Internet Backs Daughter Moving Out After Being Forced to 'Raise' Siblings

A daughter gained has attention online after sharing her mother's anger at her for moving out, in a situation some have dubbed "parentification."

The 20-year-old woman posted to popular subreddit "Am I the A**hole" just two days ago, and has already gained over 14,000 votes on her situation.

According to the poster, she is the oldest of five siblings by 11 years, with them being 9, 5 and 3 years old, along with a 10-month-old baby. She claimed that she does the majority of "child rearing" for her siblings and often feels more like the mom than her actual room. The siblings have different fathers, none of which are in the present picture, she said.

"I also cook, clean and do basically anything that needs doing...our Mum, I love her but she isn't great," she wrote.

"My mom when she found out about my plan also told me I can't move out as she 'Needs' me and she won't be able to cope alone and how I'm being selfish and I have responsibilities that are more important."

"I admit I lost it at that as I've been the only one to ever put my responsibilities first and I told her it's not my job to raise her kids, she now thinks I'm entitled and spoiled and has even told my little siblings how I'm going to be leaving them all behind as I'm too interested in myself," she added. "That was a bombshell she dropped before flaunting off to go party and I spent the entire night trying to console them."

As pointed out by many respondents, the situation appeared similar to a phenomenon named "parentification" in which a sibling, often the eldest, takes on the role of a parent in order to care for their younger siblings. The phenomenon has been the subject of TV shows like Shameless, in which the devastating and life-long impacts are also made clear.

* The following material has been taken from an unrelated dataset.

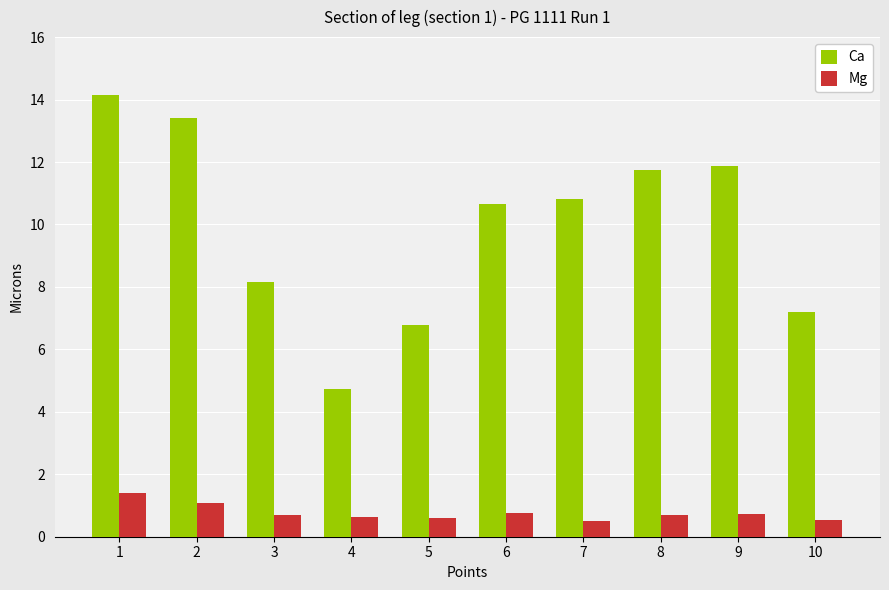

Is it true that Ca equals 13.4 at 2?

True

Psychology Today defines parentification as "when a child is forced to take on the role of an adult. Many children get pushed into the role of caretaker for their younger siblings or become the referee in their parent's arguments. When caregivers aren't able to fully show up for themselves, children get put into developmentally inappropriate situations."

Various studies have suggested that around 1.4 million children in the U.S. experience some form of parentification, making the Reddit poster far from a unique case.

Woman moving houses
Stock image of a woman moving out of home. Getty Images

With that in mind, the responses were unanimous—she was not in the wrong.

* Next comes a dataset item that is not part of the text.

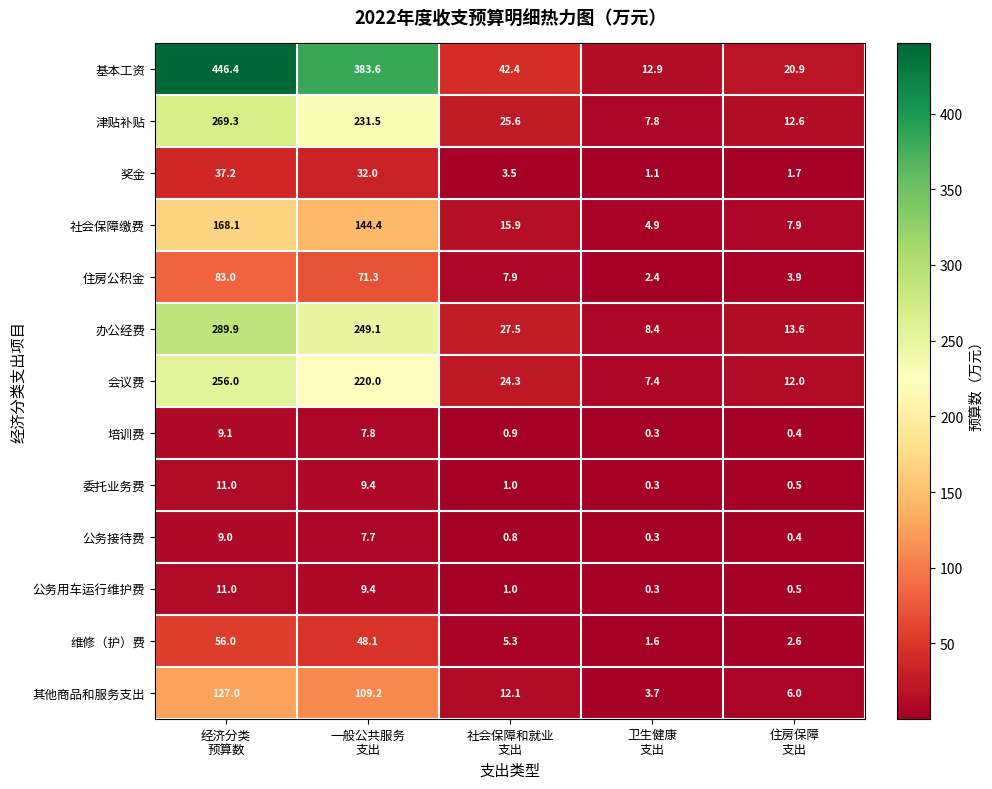

Which series changed the most between 一般公共服务
支出 and 社会保障和就业
支出?

基本工资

"What are you supposed to do... never move out of the house?" asked one user. "Your youngest sibling is 10 months are you supposed to remain at home caring for your siblings well into your 30s? You deserve your own life, and these are not your children. You ARE entitled... to have your own life. If she needs help with childcare, she needs to source it elsewhere. I'm sure you love your siblings and still want to have an active role in their lives, but this is not your responsibility. If you want to have kids yourself, this time now in your 20s is the very short time you will have complete freedom. Take advantage of that. You're not being selfish. Your mom is being selfish to try to take that from you."

"Your mum is taking you for granted and is trying to use the kids as pawns to guilt you into staying so she doesn't lose her live-in nanny," added another.

While one Reddit user similarly shared: "you can't help your siblings if you are unable to take care of yourself. You are not responsible for raising them but I understand why you are worried about them. Many people have been in your situation and the best thing they did was move out. Now that they are established they can do much more for their siblings. You also don't have to focus on them. It truly is not your responsibility."